Ross J. Anderson


Ross John Anderson, FRS, FREng is a researcher, author, and industry consultant in security engineering. He is Professor of Security Engineering at the Department of Computer Science and Technology, University of Cambridge where he is part of the University's security group.

Education

Anderson was educated at the High School of Glasgow. In 1978, he graduated with a Bachelor of Arts in mathematics and natural science from Trinity College, Cambridge, and subsequently received a qualification in computer engineering. Anderson worked in the avionics and banking industry before moving back to the University of Cambridge in 1992, to work on his doctorate under the supervision of Roger Needham and start his career as an academic researcher. He received his PhD in 1995, and became a lecturer in the same year.

Research

Anderson's research interests are in security, cryptology, dependability and technology policy. In cryptography, he designed with Eli Biham the BEAR, LION and Tiger cryptographic primitives, and co-wrote with Biham and Lars Knudsen the block cipher Serpent, one of the finalists in the Advanced Encryption Standard competition. He has also discovered weaknesses in the FISH cipher and designed the stream cipher Pike.
Anderson has always campaigned for computer security to be studied in a wider social context. Many of his writings emphasise the human, social, and political dimension of security. On online voting, for example, he writes "When you move from voting in person to voting at home it vastly expands the scope for vote buying and coercion”, making the point that it's not just a question of whether the encryption can be cracked.
In 1998, Anderson founded the Foundation for Information Policy Research, a think tank and lobbying group on information-technology policy.
Anderson is also a founder of the UK-Crypto mailing list and the economics of security research domain.
He is well-known among Cambridge academics as an outspoken defender of academic freedoms, intellectual property and other matters of university politics.
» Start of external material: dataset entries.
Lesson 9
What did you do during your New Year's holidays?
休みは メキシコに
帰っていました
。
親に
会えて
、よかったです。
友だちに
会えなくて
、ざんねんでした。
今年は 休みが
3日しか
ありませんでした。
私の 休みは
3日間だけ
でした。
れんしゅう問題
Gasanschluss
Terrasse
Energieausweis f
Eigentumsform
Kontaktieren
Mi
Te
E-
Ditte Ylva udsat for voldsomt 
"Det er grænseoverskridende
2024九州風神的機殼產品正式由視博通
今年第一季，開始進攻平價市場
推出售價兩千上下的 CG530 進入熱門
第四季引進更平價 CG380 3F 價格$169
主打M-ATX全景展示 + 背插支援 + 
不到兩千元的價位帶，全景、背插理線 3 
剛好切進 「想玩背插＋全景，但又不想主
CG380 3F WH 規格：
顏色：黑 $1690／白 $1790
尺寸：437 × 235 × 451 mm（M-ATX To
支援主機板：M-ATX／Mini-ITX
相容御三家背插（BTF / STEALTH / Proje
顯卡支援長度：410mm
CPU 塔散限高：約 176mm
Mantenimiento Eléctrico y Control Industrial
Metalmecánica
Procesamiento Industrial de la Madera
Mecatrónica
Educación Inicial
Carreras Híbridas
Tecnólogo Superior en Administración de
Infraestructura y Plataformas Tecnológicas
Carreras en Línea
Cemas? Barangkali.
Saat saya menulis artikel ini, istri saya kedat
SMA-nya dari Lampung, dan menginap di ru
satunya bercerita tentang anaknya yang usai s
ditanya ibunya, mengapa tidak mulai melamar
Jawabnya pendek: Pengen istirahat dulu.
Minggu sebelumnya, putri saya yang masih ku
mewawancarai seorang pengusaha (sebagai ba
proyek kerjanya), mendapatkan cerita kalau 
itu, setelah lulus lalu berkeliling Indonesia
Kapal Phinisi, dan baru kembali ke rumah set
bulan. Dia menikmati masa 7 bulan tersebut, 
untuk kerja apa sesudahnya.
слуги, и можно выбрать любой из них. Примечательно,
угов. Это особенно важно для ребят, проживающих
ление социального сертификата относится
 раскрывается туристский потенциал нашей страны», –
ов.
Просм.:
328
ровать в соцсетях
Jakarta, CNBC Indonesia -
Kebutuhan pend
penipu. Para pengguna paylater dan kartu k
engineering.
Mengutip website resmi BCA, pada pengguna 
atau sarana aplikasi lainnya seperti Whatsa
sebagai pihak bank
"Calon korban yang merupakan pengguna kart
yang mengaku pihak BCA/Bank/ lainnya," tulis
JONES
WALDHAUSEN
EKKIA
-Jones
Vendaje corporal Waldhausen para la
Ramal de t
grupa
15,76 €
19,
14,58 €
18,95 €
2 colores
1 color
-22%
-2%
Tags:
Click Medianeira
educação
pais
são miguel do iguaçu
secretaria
He is engaged in the ″Campaign for Cambridge Freedoms″ and has been an elected member of Cambridge University Council since 2002. In January 2004, the student newspaper Varsity declared Anderson to be Cambridge University's "most powerful person".
In 2002, he became an outspoken critic of trusted computing proposals, in particular Microsoft's Palladium operating system vision.
Anderson's TCPA FAQ has been characterised by IBM TC researcher David R. Safford as "full of technical errors" and of "presenting speculation as fact."
For years Anderson has been arguing that by their nature large databases will never be free of abuse by breaches of security. He has said that if a large system is designed for ease of access it becomes insecure; if made watertight it becomes impossible to use. This is sometimes known as Anderson's Rule.
Anderson is the author of Security Engineering, published by Wiley in 2001. He was the founder and editor of Computer and Communications Security Reviews.
After the vast Global surveillance disclosure leaked by Edward Snowden beginning in June 2013 Anderson suggested one way to begin stamping out the British state's unaccountable involvement in this NSA spying scandal is to entirely end the domestic secret services. Anderson: “Were I a legislator, I would simply abolish MI5." Anderson notes the only way this kind of systemic data collection has been made possible was through the business models of private industry. The value of information-driven web companies such as Facebook and Google is built around their ability to gather vast tracts of data. It was something the intelligence agencies would have struggled with alone.
Anderson is a critic of smart meters, writing that there are various privacy and energy security concerns.

Awards and honours

Anderson was elected a Fellow of the Royal Society in 2009. His nomination reads:
Anderson was also elected a Fellow of the Royal Academy of Engineering in 2009.